BRIEF A => In the essay about not having fun, replace "baseball game" with "soccer match" and write out the part from "I don't remember" to "remember having fun.".
BRIEF B => According to the essay about not having fun, where was the writer on July 4th last year?
BRIEF C => Write the next part of the essay about not having fun, picking up after its final sentence.

TEXT =>
I don't remember the last time I had fun. There was a day last year, July 4th actually, where I remember thinking that I was really enjoying myself. I was at a baseball game with my daughter and she wasn't into the game at all. She wanted to play on my iphone. So I let her. And she was making goofy videos of herself. I kept peeking my head into her videos photobombing her and we were laughing. That is the last time I remember having fun.
This is no way to live. My life is so boring. And not working just amplifies how bored I am. How can you go almost an entire year without any fun? How do you make a fun time? Generally my time with my daughter feels like work. Even when we are going somewhere that is supposed to be fun I still feel like it is work. Just getting dressed feels like work. So going somewhere is even more work. I think I don't know how to let go. I don't know how to have fun. I am so stuck in my own head that I can't get outside of it in order to enjoy myself. I barely ever smile. I never laugh. This is no way to live.

EXTRACTED RECORDS =>
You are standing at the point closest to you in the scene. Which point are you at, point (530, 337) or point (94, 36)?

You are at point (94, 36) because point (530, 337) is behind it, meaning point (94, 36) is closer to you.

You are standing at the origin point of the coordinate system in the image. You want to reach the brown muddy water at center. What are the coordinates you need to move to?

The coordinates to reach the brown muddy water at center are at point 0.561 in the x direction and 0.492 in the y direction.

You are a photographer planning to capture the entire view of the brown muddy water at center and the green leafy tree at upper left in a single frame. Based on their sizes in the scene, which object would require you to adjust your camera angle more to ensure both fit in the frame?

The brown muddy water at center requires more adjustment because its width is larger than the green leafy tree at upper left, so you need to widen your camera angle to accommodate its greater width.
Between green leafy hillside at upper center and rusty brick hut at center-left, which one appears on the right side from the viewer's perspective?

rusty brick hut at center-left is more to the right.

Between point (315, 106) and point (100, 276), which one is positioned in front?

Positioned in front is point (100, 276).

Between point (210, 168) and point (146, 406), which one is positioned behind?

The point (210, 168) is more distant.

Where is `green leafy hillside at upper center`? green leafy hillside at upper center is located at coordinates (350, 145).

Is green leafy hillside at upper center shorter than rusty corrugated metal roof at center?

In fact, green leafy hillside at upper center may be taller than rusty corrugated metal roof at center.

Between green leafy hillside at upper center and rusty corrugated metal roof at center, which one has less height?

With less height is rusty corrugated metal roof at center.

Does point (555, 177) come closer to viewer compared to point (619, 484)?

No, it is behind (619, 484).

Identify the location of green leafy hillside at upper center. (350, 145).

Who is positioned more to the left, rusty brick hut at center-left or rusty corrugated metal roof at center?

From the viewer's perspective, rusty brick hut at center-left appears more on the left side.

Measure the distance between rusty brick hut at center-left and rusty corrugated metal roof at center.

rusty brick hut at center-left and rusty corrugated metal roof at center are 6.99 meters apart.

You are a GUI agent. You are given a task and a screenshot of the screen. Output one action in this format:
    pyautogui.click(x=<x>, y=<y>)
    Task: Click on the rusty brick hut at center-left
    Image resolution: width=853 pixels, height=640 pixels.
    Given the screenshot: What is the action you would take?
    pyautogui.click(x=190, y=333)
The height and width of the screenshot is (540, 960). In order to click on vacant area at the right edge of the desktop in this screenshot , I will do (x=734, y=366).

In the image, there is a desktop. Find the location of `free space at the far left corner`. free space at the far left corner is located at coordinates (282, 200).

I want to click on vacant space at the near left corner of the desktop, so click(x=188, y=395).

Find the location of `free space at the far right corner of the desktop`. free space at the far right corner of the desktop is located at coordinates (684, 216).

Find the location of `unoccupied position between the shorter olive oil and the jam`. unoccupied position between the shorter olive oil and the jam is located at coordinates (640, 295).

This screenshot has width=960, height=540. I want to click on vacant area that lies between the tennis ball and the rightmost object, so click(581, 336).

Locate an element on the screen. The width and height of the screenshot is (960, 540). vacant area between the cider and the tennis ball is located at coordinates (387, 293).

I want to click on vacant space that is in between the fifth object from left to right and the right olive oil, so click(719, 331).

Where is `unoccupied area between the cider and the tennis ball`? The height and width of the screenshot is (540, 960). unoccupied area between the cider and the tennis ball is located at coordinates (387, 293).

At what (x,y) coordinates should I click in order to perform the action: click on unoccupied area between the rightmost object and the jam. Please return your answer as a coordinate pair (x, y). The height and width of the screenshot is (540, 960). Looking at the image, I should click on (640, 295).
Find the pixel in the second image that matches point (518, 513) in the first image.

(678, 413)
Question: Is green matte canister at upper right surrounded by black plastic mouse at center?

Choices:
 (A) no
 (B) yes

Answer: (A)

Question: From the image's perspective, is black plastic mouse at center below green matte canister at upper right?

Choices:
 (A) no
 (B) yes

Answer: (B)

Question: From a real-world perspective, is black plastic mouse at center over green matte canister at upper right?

ANSWER SECTION A =>
I don't remember the last time I had fun. There was a day last year, July 4th actually, where I remember thinking that I was really enjoying myself. I was at a soccer match with my daughter and she wasn't into the game at all. She wanted to play on my iphone. So I let her. And she was making goofy videos of herself. I kept peeking my head into her videos photobombing her and we were laughing. That is the last time I remember having fun.

ANSWER SECTION B => At a baseball game with the writer's daughter.

ANSWER SECTION C =>
I don't know if adjusting my medications would help. I am pretty stable. I just feel blah. But I am so terrified of being down in that deep, black hole again that I don't want to mess with the meds. Because like I said, I am stable. I don't know that adjusting the meds would help with my life. My life is boring. I don't have anything to excite me. I don't know how to go about getting that. I remember that I used to be exciting. I used to go out and have boyfriends and have fun. But that seems like it was so long ago that I don't know if I can ever get back to that.
Something has got to give. I need some relief from this boredom. I need to feel alive again.